Moneybox

What Makes Apple, Google, and Microsoft Different From the Corporate Titans of Yesteryear

These guys would love to invest billions in great new products, they just don't know how.
These guys would love to invest billions in great new products, they just don’t know how.

Photo by David Becker/Getty Images

Paul Krugman’s column title today is “Profits Without Production,” which I think is right on, but a lot of his text ends up focusing on what I think is a side-issue of alleged monopoly rents:

Since profits are high while borrowing costs are low, why aren’t we seeing a boom in business investment? And, no, investment isn’t depressed because President Obama has hurt the feelings of business leaders or because they’re terrified by the prospect of universal health insurance.

Well, there’s no puzzle here if rising profits reflect rents, not returns on investment. A monopolist can, after all, be highly profitable yet see no good reason to expand its productive capacity. And Apple again provides a case in point: It is hugely profitable, yet it’s sitting on a giant pile of cash, which it evidently sees no need to reinvest in its business.

The problem here is that Apple isn’t a monopolist in any conventional sense. The vast majority of personal computer owners do not own a Macintosh. The vast majority of smartphone owners do not own an iPhone. The iPad does have a (contested) majority of the tablet market, but this is a rapidly growing market and Apple most definitely is seeking to expand its productive capacity. 

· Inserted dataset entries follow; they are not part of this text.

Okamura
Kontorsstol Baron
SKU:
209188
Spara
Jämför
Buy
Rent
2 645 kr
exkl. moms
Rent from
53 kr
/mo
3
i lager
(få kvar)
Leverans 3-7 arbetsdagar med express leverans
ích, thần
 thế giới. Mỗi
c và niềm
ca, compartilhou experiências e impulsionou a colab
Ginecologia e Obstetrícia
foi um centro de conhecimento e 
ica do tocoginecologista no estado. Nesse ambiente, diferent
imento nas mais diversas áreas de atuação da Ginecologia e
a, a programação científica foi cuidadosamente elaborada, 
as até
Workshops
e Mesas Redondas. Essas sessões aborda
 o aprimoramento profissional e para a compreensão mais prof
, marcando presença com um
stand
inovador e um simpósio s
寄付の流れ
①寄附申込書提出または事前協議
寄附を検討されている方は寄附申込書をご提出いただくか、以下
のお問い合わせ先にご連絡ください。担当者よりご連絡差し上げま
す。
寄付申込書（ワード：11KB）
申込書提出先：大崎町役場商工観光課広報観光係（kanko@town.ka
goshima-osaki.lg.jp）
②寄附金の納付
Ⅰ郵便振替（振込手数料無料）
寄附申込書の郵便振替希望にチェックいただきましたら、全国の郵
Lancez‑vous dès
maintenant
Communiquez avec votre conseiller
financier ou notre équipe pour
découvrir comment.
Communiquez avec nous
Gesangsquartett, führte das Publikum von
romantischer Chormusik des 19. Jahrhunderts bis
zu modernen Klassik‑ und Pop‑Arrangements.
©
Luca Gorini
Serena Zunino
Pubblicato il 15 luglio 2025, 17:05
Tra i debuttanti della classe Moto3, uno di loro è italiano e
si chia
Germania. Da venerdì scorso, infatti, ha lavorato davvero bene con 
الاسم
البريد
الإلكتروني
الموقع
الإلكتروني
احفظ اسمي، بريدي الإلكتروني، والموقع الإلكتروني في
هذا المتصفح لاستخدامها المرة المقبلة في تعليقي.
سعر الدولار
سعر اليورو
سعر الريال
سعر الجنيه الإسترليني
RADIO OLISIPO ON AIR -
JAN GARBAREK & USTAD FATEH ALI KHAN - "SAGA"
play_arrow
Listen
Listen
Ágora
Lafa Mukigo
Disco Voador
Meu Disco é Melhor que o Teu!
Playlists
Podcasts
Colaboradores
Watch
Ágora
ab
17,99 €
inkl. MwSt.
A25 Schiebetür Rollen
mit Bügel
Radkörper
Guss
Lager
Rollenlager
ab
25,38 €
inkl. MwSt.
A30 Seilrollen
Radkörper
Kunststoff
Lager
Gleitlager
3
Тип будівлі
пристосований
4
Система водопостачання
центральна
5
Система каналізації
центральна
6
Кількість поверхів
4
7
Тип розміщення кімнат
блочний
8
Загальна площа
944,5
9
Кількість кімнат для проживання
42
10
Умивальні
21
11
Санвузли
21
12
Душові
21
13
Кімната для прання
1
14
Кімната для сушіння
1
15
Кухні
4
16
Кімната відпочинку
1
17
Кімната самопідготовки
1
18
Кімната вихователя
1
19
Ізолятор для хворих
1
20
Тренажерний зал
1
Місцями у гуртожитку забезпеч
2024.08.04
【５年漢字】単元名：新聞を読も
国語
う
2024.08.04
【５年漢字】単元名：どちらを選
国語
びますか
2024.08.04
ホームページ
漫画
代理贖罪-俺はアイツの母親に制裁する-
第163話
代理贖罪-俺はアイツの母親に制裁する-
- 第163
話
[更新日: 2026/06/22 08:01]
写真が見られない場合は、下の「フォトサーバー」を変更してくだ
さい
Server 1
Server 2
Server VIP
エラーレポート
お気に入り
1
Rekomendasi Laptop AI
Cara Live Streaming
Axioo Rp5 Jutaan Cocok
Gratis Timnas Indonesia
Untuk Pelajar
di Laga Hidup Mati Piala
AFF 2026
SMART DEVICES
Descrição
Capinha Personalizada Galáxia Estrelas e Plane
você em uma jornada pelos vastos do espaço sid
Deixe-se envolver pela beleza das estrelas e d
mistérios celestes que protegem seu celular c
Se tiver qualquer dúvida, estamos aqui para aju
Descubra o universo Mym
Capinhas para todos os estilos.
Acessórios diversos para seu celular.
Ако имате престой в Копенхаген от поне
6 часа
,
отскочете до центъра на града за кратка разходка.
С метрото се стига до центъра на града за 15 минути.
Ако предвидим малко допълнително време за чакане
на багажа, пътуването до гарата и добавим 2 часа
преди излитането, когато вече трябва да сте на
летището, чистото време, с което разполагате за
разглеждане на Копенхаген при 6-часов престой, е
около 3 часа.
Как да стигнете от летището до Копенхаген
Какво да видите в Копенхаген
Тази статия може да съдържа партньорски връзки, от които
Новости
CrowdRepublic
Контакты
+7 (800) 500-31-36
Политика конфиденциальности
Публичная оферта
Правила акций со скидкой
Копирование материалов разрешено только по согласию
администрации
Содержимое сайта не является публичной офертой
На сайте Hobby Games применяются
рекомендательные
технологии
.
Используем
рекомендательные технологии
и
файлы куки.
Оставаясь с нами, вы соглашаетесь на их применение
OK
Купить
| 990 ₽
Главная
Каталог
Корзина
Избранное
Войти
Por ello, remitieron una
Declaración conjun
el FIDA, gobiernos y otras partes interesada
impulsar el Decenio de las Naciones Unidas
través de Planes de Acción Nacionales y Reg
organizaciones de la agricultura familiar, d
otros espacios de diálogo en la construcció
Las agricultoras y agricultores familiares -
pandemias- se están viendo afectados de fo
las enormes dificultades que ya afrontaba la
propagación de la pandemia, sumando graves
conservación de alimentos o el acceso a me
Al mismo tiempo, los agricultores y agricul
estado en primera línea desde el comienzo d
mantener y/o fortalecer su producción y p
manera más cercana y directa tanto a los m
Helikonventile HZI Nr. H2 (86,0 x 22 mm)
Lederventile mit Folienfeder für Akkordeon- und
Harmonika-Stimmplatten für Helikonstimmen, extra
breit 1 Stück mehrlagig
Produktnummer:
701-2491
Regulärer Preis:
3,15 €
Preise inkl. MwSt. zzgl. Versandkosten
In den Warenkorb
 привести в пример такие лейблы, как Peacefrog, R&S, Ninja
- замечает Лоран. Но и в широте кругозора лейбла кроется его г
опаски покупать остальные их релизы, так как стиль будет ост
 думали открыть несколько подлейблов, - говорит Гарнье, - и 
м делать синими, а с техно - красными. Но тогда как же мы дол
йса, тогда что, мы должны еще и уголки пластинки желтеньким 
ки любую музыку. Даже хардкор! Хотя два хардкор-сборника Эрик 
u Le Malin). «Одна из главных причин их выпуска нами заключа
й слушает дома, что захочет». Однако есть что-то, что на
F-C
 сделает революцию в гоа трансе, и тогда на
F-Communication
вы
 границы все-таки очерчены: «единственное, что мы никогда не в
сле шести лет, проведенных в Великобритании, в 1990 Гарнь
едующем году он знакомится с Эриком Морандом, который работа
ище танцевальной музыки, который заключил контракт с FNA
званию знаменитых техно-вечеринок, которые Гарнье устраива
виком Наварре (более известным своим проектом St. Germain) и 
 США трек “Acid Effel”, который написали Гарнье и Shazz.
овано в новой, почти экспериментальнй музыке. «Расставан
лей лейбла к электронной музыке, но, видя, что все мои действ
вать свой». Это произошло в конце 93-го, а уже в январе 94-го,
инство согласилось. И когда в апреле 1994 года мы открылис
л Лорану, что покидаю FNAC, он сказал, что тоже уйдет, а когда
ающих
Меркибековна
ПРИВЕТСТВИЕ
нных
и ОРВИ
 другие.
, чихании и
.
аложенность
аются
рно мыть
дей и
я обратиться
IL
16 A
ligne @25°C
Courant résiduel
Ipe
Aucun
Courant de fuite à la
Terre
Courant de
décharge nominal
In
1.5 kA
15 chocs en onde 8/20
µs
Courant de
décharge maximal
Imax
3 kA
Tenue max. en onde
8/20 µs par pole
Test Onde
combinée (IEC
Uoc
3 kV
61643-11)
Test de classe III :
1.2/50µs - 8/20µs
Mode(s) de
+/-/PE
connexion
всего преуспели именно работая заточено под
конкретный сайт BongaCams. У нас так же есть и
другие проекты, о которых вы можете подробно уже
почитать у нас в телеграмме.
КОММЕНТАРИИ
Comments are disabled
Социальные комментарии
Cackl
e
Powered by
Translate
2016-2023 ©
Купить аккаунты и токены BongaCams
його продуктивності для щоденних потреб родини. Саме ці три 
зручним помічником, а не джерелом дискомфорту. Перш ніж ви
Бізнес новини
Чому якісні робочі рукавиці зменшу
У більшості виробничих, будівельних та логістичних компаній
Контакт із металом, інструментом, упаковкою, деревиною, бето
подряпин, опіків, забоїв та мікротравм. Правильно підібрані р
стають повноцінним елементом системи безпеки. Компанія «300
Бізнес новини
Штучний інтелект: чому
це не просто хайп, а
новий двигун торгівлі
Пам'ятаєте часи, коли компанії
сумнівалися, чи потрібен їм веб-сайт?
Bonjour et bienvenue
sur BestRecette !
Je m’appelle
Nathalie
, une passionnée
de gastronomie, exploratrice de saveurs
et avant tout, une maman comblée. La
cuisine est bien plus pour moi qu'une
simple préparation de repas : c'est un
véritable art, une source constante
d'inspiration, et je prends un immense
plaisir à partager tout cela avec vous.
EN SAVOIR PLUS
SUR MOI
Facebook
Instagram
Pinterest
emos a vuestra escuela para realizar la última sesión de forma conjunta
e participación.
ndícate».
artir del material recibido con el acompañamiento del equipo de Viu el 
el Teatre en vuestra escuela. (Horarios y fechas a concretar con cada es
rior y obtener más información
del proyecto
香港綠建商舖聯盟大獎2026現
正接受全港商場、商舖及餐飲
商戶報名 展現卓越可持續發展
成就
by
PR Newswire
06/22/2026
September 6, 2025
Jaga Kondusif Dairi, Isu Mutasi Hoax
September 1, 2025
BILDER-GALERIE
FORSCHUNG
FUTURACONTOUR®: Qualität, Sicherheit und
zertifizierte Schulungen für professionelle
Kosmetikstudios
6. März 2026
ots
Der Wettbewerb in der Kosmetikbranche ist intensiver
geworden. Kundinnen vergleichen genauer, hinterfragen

I would point to two different issues. One is that Steve Ballmer or Tim Cook can’t exactly get his executive team together and say “interest rates are low, let’s go buy $20 billion worth of innovative new product categories” in the same way that Southwest Airlines can decide to go buy a bunch of new planes. If you want to “invest” in growth, all you can do is buy whole companies, and that’s exactly what’s happening. But it’s also not obvious to me that Apple or Microsoft or Google actually is facing low interest rates. The relevant interest rate for investment decision purposes is the real interest rate, and computer-intensive firms are making investment decisions in a strongly deflationary environment. Even at Apple’s super-low nominal borrowing costs, the real interest rate involved in building a server farm might be astronomical.

In theory, this is what we have a banking sector for. Apple can make profits selling smartphones and then the banking system reallocates those funds to different firms who have promising investment opportunities—Apple doesn’t need to invest its own profits for the profits to recycle through the system.